The note heads for chimes are diamond-shaped. I do my chimes used
chart differently than Cecil. I "add" the chart when I'm pretty near
the end of the composing process and into page layout. I just click
the staff tool, then click below
the main staves one or two times, depending on whether you have just a few chimes or if you're using both treble and bass clef chimes.
Select the clefs you need. Create a group if you wish and you can choose
a different bracket for that chart. Enter your notes. Optimize
the whole thing so the extra empty staves disappear from the rest of the
piece. This way the "size" of the chime chart remains in that first
measure domain and matches the size of the HUC. This is overally
simplistic and I've probably skipped
a few steps, but hope that helps get you started.
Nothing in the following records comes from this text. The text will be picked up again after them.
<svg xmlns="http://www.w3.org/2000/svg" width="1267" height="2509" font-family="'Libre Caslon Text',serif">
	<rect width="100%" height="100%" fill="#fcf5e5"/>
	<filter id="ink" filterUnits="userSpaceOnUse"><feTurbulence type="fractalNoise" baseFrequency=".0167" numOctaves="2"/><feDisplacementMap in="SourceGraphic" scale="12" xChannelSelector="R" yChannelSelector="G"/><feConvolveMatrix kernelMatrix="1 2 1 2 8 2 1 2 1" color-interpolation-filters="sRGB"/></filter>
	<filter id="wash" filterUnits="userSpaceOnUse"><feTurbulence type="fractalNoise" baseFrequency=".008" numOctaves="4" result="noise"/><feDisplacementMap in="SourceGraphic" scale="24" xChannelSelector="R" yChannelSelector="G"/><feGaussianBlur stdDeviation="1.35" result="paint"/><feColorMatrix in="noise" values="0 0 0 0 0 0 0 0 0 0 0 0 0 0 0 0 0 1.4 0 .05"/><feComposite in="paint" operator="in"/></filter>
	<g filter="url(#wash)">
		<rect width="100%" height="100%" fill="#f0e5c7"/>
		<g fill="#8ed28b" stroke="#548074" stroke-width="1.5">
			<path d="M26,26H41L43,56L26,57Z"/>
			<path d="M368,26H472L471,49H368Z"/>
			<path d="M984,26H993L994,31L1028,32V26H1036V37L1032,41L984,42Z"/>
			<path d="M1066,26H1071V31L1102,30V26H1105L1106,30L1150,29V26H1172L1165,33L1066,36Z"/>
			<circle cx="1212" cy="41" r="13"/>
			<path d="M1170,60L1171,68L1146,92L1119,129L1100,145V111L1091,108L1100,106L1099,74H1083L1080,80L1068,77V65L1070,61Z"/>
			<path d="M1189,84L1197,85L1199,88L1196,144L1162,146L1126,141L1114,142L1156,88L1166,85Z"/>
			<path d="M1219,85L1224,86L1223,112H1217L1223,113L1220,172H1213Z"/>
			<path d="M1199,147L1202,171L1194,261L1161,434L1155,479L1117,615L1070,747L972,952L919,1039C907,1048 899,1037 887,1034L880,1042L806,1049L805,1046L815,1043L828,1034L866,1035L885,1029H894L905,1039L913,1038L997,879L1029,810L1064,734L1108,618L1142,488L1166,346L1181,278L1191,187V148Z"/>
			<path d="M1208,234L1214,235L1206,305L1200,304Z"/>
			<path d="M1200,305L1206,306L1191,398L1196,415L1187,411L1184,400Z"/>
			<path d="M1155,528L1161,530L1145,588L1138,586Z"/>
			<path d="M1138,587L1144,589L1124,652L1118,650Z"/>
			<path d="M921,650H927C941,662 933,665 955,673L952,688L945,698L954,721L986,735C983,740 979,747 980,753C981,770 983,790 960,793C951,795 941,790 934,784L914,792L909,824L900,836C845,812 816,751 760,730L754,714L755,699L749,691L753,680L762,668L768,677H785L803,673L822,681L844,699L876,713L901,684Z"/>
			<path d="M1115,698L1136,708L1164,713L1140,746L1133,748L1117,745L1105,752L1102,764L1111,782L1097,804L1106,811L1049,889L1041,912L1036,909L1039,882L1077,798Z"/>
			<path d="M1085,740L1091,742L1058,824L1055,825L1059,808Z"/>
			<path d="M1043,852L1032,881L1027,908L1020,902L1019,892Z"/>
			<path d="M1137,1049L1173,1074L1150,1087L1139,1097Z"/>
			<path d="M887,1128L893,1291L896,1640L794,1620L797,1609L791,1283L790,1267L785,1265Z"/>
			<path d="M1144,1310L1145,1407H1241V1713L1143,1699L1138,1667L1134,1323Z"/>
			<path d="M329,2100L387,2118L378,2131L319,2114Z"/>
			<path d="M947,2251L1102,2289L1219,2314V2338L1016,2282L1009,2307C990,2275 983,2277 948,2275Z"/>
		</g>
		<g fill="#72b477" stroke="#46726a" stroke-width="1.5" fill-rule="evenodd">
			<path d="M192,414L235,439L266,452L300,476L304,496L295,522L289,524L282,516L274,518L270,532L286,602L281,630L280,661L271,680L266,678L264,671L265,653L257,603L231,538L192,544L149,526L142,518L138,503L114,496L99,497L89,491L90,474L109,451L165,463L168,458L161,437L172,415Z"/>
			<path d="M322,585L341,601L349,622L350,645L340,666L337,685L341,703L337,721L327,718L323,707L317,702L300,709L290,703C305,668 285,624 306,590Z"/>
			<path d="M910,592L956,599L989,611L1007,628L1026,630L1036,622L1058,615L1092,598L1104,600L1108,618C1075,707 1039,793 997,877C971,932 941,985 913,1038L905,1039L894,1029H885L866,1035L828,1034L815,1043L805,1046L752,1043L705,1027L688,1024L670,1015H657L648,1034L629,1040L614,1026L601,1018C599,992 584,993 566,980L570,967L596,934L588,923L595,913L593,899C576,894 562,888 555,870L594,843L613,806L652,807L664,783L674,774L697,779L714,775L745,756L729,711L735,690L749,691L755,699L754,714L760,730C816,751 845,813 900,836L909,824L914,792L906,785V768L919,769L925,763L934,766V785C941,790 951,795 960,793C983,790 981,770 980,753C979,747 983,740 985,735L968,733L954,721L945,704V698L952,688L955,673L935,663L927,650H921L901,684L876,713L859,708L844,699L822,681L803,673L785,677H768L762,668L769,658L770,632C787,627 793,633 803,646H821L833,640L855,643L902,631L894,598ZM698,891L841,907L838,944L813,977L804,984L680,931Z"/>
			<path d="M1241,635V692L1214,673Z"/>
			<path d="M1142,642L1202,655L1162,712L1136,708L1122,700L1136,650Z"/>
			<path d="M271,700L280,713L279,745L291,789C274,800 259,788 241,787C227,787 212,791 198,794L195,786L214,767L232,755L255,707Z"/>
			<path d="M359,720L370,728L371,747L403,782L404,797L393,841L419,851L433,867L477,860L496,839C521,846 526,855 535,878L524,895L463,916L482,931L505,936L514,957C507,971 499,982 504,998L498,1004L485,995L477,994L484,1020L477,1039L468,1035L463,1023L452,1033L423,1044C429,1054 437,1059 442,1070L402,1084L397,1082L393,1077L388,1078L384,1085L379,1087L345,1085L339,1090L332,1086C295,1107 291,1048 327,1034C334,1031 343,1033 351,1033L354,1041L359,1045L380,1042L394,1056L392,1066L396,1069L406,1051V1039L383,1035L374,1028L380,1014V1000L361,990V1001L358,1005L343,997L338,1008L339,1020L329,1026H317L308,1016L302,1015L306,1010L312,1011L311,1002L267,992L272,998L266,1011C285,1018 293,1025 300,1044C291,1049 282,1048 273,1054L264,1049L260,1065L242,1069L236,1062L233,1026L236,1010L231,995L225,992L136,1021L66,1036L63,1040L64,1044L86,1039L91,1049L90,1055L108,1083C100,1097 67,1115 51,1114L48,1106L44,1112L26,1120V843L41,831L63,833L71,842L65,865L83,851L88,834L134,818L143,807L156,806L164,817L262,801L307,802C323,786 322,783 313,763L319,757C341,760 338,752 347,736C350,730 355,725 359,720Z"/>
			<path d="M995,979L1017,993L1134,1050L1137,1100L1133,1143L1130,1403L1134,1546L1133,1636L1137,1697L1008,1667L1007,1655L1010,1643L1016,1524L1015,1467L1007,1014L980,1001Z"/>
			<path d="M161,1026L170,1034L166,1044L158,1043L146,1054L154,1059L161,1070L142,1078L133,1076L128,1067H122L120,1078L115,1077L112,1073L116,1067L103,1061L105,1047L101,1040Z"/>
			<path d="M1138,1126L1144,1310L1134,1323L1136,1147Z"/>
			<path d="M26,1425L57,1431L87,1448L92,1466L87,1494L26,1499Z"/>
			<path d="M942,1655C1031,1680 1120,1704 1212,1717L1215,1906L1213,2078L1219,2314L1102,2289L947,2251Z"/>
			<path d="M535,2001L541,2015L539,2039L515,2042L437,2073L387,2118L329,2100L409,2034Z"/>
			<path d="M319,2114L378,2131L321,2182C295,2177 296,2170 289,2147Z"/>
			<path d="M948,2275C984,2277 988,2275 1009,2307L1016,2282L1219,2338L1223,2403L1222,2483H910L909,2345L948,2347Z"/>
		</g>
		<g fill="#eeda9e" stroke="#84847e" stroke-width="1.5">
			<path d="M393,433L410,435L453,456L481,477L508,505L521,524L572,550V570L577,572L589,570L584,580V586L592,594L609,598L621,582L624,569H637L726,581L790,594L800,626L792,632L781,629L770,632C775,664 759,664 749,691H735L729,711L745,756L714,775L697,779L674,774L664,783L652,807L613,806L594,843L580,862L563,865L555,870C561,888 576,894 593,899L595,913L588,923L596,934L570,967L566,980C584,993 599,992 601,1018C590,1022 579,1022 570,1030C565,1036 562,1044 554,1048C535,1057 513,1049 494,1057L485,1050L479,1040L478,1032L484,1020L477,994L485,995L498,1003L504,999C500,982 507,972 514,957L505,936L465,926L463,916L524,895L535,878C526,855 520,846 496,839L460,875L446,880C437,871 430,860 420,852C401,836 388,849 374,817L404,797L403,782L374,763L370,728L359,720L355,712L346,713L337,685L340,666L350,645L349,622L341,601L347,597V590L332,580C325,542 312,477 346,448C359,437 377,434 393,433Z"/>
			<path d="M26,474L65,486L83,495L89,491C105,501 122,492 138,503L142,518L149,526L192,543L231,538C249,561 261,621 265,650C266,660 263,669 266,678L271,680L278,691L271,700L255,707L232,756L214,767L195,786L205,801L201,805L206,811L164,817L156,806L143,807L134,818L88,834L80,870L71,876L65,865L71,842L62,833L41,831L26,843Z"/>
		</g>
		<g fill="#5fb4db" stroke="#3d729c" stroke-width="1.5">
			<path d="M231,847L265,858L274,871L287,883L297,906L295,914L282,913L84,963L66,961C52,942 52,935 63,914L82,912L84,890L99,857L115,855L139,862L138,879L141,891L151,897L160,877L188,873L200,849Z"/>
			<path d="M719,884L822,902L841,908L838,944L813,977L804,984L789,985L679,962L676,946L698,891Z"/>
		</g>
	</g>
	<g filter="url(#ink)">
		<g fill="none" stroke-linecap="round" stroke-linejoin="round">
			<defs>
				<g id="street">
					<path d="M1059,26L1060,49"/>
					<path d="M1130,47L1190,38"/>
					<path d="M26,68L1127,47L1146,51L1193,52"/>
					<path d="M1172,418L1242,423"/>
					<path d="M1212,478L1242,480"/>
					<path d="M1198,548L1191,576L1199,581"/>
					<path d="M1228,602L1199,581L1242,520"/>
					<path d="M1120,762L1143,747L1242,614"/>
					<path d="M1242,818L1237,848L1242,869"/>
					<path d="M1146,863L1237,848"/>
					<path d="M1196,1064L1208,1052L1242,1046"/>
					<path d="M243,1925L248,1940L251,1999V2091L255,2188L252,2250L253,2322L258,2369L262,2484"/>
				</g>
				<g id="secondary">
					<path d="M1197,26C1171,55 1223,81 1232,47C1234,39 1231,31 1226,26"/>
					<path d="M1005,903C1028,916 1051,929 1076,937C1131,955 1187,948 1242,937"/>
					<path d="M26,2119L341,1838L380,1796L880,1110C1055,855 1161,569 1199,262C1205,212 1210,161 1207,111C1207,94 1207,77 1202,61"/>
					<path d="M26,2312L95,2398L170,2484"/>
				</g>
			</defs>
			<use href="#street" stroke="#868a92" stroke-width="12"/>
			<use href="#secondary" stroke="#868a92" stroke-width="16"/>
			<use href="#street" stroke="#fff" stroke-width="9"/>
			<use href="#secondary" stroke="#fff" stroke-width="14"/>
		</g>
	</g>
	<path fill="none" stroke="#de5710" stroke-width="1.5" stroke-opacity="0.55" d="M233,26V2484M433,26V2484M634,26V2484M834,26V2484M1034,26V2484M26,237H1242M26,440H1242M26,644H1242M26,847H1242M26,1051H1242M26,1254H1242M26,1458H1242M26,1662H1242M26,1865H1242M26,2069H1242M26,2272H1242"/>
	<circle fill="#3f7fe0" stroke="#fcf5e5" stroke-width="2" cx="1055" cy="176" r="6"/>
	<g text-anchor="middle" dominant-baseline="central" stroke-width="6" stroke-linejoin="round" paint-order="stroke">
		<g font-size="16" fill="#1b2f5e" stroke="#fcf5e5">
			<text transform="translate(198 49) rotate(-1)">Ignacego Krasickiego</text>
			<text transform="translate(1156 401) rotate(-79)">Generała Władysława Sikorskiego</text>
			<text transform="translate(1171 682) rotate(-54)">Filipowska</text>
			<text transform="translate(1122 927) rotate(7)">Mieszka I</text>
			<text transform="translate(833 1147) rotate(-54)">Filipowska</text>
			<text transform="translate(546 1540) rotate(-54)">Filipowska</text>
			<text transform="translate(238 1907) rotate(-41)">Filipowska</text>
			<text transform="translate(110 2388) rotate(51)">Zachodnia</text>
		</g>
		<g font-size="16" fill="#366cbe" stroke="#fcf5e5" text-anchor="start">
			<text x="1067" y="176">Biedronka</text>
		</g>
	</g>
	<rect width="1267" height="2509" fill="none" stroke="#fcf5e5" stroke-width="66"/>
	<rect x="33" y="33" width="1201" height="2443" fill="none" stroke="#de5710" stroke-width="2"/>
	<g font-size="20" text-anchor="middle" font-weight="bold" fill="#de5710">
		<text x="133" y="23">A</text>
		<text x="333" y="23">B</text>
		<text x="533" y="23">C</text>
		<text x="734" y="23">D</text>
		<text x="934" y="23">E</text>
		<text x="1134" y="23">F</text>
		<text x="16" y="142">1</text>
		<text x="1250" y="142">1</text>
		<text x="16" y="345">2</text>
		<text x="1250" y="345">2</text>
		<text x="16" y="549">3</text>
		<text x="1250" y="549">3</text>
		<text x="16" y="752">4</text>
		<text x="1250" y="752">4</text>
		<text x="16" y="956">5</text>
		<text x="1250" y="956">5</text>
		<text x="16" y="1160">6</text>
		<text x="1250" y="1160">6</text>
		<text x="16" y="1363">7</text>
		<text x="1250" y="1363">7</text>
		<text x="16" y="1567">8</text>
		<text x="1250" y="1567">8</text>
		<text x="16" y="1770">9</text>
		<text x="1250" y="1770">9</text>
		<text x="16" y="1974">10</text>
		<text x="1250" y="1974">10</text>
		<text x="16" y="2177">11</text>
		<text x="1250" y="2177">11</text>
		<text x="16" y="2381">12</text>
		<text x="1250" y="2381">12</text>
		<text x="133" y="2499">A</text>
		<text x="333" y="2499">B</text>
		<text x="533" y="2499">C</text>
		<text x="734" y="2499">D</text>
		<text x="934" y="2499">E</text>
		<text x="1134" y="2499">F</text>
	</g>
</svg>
LV
Question: I am a grammar school Music teacher, and want to create small, example measures to illustrate key signatures, note values, and note reading for my students, then export the examples to a Clarisworks word document to create worksheets and quizzes.
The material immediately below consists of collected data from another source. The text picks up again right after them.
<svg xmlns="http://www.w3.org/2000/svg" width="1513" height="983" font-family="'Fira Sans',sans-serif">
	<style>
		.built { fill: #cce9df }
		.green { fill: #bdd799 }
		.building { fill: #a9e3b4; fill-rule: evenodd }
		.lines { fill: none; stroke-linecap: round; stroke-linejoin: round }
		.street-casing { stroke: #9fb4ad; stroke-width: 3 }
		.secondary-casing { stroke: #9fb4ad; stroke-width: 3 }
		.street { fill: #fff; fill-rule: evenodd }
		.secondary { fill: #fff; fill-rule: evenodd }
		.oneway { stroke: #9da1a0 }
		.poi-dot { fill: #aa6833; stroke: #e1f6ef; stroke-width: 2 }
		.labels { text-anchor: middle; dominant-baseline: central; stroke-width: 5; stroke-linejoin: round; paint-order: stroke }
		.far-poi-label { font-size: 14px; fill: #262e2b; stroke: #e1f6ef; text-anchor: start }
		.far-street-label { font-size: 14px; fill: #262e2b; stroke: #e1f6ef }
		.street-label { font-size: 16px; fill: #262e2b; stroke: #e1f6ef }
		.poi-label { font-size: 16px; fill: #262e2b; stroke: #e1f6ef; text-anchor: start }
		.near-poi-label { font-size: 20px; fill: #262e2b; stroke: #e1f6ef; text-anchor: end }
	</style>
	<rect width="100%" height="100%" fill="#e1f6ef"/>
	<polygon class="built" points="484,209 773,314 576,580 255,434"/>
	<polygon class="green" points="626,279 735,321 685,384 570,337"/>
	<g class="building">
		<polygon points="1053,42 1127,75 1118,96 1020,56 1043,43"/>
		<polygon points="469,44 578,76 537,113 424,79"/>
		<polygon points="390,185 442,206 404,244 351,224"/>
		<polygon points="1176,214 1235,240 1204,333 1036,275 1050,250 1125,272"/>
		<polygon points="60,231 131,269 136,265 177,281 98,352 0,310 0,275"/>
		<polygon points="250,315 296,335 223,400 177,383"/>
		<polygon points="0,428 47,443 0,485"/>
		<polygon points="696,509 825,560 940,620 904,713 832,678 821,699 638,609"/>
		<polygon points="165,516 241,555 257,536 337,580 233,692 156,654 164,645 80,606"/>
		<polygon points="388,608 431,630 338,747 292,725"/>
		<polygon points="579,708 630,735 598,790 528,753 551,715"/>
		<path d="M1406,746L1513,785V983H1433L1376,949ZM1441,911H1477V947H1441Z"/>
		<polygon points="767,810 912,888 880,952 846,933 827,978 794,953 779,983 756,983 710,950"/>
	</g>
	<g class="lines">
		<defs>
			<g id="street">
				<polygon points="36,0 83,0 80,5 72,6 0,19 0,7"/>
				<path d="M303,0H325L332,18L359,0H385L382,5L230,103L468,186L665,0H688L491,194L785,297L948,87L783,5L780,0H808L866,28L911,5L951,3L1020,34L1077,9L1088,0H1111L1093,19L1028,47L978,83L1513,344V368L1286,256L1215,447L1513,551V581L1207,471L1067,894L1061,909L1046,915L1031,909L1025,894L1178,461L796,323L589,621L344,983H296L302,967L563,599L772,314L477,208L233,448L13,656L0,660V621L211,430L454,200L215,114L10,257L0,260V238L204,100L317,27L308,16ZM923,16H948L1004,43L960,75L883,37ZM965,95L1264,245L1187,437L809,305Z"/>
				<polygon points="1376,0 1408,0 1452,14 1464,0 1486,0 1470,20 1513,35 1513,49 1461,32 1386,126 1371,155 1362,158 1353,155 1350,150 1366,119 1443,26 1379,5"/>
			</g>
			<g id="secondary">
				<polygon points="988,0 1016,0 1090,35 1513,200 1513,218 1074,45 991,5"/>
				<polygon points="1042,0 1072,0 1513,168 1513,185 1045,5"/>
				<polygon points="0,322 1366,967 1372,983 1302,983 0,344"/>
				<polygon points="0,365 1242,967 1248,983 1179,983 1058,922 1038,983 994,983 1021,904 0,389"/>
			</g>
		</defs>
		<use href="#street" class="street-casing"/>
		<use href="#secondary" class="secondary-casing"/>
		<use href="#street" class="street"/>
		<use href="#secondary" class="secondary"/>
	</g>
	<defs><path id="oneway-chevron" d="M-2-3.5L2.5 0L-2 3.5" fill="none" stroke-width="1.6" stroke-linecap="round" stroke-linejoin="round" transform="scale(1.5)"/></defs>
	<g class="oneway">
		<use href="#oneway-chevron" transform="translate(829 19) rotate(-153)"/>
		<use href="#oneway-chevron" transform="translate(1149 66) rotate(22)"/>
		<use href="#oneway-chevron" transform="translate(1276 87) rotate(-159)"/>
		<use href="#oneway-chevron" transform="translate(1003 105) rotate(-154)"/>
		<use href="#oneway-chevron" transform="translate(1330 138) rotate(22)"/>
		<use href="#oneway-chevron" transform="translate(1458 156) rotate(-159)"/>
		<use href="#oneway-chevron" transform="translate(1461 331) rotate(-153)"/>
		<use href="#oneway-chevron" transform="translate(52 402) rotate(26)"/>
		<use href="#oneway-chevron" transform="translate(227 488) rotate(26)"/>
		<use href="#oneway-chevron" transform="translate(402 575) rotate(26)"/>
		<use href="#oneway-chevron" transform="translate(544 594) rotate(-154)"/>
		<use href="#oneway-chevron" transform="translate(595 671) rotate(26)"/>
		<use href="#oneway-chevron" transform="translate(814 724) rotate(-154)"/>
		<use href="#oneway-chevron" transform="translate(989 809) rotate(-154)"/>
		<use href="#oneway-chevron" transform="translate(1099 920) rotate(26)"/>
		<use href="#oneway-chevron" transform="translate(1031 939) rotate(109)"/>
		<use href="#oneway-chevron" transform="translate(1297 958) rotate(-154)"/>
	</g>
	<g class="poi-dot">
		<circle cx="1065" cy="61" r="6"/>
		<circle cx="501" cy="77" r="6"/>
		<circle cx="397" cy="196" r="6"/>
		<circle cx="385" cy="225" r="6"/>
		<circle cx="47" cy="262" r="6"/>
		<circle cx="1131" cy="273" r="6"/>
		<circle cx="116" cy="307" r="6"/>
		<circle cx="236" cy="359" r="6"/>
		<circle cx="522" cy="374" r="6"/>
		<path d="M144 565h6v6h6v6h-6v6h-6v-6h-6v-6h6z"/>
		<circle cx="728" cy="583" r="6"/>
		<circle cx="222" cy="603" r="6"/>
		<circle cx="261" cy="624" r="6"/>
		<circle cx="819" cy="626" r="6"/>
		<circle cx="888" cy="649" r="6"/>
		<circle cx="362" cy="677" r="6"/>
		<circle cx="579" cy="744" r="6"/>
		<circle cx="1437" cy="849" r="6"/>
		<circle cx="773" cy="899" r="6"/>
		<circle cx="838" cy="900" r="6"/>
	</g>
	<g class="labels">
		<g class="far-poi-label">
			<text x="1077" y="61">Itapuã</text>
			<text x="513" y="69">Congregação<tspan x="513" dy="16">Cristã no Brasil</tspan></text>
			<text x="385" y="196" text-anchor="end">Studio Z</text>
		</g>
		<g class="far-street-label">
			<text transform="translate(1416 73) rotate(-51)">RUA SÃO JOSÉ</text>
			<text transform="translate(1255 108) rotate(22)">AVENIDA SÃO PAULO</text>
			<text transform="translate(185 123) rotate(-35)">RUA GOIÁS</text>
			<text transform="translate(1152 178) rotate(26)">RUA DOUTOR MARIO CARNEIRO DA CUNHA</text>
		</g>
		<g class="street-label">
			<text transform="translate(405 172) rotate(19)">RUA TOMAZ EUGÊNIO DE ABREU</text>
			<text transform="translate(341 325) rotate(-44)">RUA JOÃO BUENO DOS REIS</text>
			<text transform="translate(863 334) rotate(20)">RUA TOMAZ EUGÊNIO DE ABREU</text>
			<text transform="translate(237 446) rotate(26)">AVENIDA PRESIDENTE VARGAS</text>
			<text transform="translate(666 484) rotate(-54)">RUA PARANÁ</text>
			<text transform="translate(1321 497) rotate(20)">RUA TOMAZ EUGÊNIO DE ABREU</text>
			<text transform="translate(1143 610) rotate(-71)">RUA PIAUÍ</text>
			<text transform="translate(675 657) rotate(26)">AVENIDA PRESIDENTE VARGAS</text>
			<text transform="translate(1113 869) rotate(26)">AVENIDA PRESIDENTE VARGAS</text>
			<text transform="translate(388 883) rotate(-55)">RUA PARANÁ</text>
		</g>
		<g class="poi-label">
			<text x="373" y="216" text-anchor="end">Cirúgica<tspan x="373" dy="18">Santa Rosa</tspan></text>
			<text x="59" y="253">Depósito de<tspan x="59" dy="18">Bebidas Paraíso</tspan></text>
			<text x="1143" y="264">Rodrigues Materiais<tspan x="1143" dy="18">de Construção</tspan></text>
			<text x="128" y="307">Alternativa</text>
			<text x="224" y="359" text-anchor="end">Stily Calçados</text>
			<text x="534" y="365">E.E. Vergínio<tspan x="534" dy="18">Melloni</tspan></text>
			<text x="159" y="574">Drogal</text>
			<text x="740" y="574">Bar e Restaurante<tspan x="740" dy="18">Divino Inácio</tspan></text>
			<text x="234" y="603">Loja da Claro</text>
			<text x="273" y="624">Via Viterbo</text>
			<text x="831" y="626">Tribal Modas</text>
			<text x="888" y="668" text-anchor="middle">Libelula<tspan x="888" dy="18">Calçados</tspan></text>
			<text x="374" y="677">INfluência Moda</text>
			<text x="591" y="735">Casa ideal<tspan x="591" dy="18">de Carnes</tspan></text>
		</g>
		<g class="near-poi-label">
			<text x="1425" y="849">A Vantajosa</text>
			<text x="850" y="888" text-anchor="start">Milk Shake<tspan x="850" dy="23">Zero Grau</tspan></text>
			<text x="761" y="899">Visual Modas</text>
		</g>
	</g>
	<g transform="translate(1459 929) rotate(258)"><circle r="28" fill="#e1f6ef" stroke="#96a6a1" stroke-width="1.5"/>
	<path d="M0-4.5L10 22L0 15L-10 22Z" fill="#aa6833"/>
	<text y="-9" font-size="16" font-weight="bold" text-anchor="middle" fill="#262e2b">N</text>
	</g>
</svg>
Charles Maggs responds: The only way I know of to do this with Finale is to create an Encapsulated PostScript (EPS) file rom the document(s) you want to export. This is a feature that has been in Finale for quite a while (my old Finale 3.5 forWindows, ca. 1995, has this capability), so you should be able to do this with the version you have. I would not be surprised if there was another way to do this in Finale, though . . .
To export one page of a Finale document to an EPS file, you can do the following:
1. After you've opened your Finale file and before you do anything
else, make sure you have a PostScript printer selected as your printer
device (for example, an Apple LaserWriter). If you don't have a PostScript
printer, read the notes in the next section and then come back to this
step. If you're using a Mac, you probably have a printer that is
PostScript-capable -- continue on to the next step.
2. Under the [File] menu, there should be an option titled [Compile a PostScript listing]. Select this option.
3. In the window that comes up after selecting the option in the last step, you should see a window that has an option somewhere that reads [EPS File of Page ____], where the underlines represent a window for you to type in the page number you want to use. Click on the radio button for this option and then enter the page number you want (probably 1).
4. You will probably want to make sure the [Include Fonts in Listing] option is checked. You may also need to make sure the [Include TIFF] option is checked, but try it without first.
5. After clicking on the [Compile] button, the program will prompt you for a name for the EPS file to create and the folder or subdirectory to save it in. Enter/select the information, then click on [OK].
You should now have an EPS file that you can import into your word processor
To set up a "fake" PostScript printer under Windows 95/98, you can do the following:
1. Click on the [Start] button in the task bar, then select [Settings],
2. In the window that comes up, click on [Add Printer].
3. When (if) prompted for a local or network printer, select [Local] and then continue.
4. When prompted for a printer manufacturer and model, select a printer that you know is a PostScript printer. I usually select [Apple] for the printer manufacturer, and [Apple LaserWriter] for the printer.
5. When prompted for a printer port, select [FILE:]. You don't want to select a real printer port (e.g. LPT1:), because if you ever try to print a document with this printer active, you will get a pile of pages out of your printer that look like gibberish. This way, the gibberish will wind up in a file that you can erase if you want.
6. Accept the rest of the defaults, then go back to step 1 of the previous section.